§ **TASK GOAL**: Find the string "knee" in the records. Copy each line that has it.

┌──

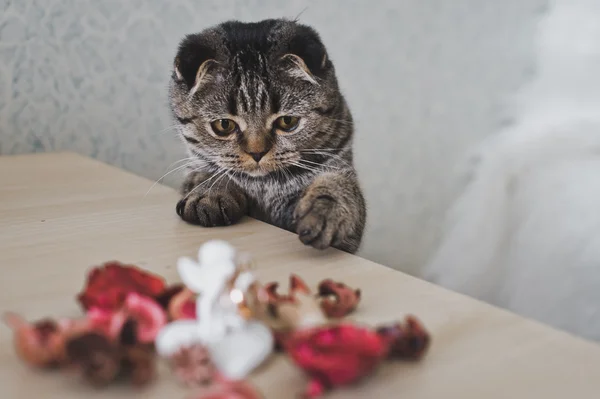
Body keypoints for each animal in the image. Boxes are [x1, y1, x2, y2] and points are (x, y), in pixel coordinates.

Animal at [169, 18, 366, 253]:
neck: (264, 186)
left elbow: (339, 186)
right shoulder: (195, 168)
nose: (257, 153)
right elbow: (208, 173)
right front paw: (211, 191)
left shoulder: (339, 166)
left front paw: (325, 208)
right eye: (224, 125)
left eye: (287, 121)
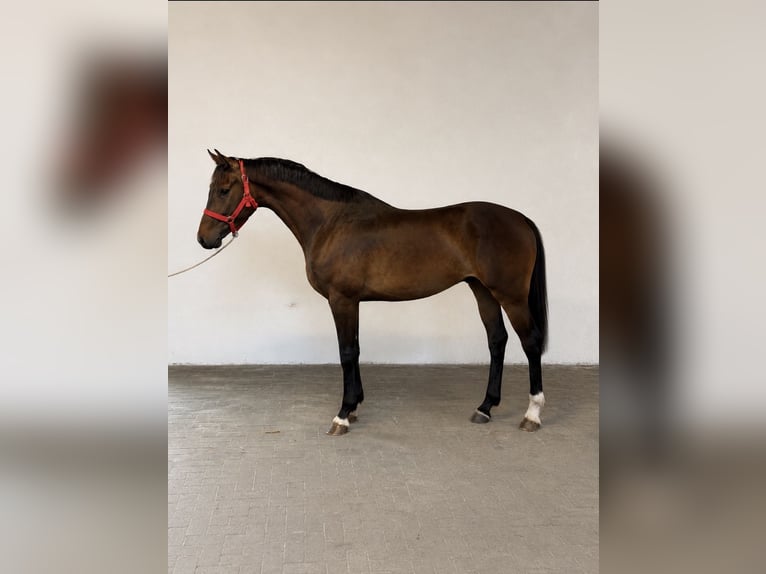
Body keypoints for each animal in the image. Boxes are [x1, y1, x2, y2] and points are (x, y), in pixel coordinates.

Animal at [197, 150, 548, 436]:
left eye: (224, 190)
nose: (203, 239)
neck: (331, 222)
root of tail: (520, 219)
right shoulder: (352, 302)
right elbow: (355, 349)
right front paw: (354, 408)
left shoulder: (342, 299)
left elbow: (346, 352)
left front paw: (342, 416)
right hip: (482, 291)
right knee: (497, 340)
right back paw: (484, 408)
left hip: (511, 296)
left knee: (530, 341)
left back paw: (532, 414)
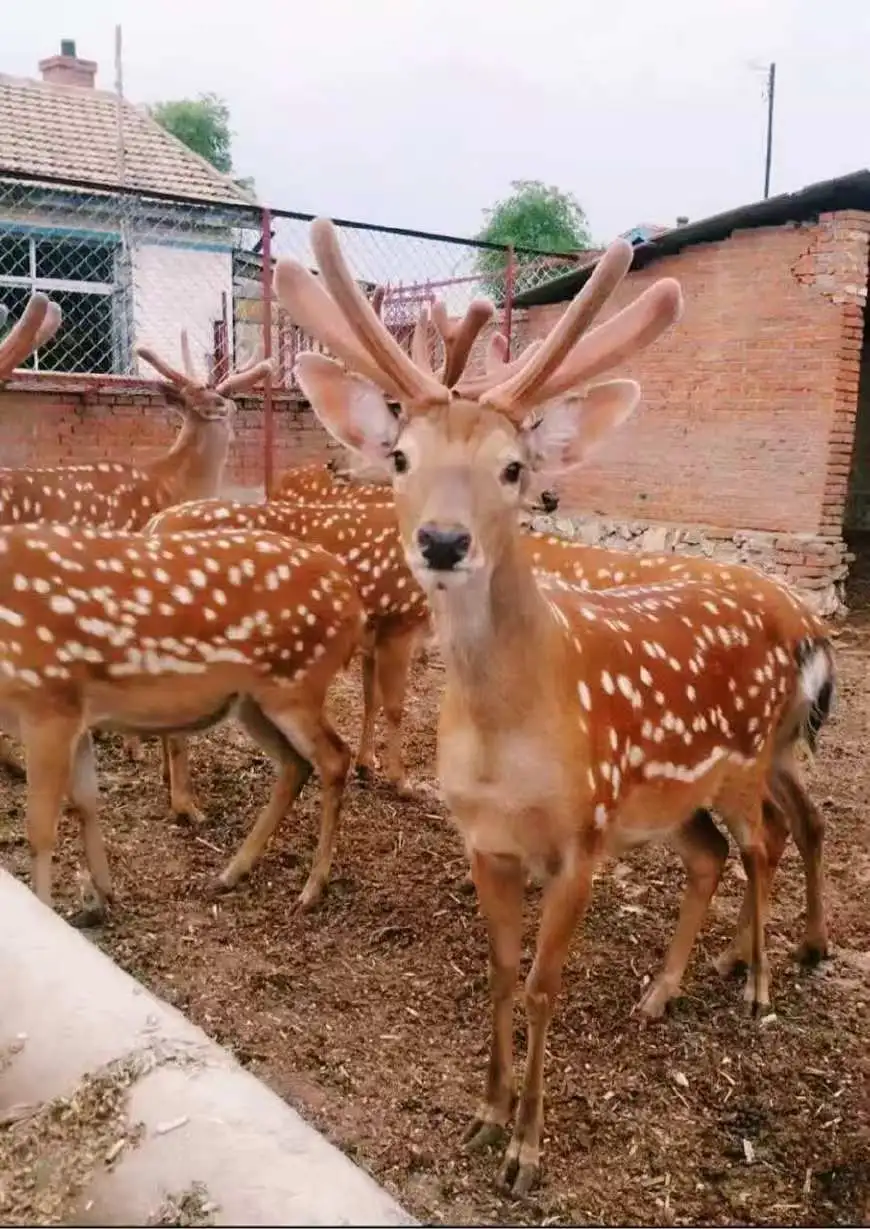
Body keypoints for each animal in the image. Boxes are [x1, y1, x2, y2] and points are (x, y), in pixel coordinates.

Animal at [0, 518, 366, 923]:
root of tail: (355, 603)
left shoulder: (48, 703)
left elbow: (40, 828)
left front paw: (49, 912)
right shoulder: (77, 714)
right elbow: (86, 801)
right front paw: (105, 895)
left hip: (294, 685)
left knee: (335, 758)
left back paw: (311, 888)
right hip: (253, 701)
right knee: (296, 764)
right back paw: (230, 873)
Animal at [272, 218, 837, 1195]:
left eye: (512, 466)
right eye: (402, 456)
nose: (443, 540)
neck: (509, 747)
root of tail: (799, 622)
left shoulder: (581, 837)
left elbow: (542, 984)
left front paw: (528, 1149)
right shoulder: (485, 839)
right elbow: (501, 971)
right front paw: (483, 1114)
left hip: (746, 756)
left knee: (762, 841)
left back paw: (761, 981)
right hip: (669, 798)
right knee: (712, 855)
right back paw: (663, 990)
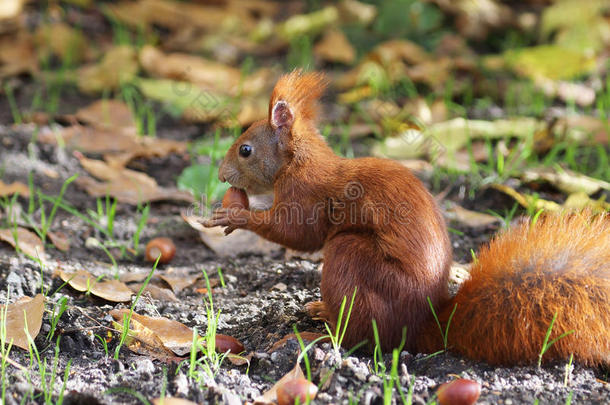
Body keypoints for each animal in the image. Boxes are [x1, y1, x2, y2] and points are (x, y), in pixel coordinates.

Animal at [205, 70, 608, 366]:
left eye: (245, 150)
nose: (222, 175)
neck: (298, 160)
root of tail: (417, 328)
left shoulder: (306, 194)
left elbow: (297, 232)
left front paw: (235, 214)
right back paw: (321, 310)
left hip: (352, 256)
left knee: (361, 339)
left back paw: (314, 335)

└──

§ **RESPONSE TO THE EXERCISE**:
right knee: (497, 340)
left knee: (530, 341)
left knee: (335, 758)
right knee: (296, 764)
left knee: (762, 841)
right knee: (712, 855)
left knee: (361, 339)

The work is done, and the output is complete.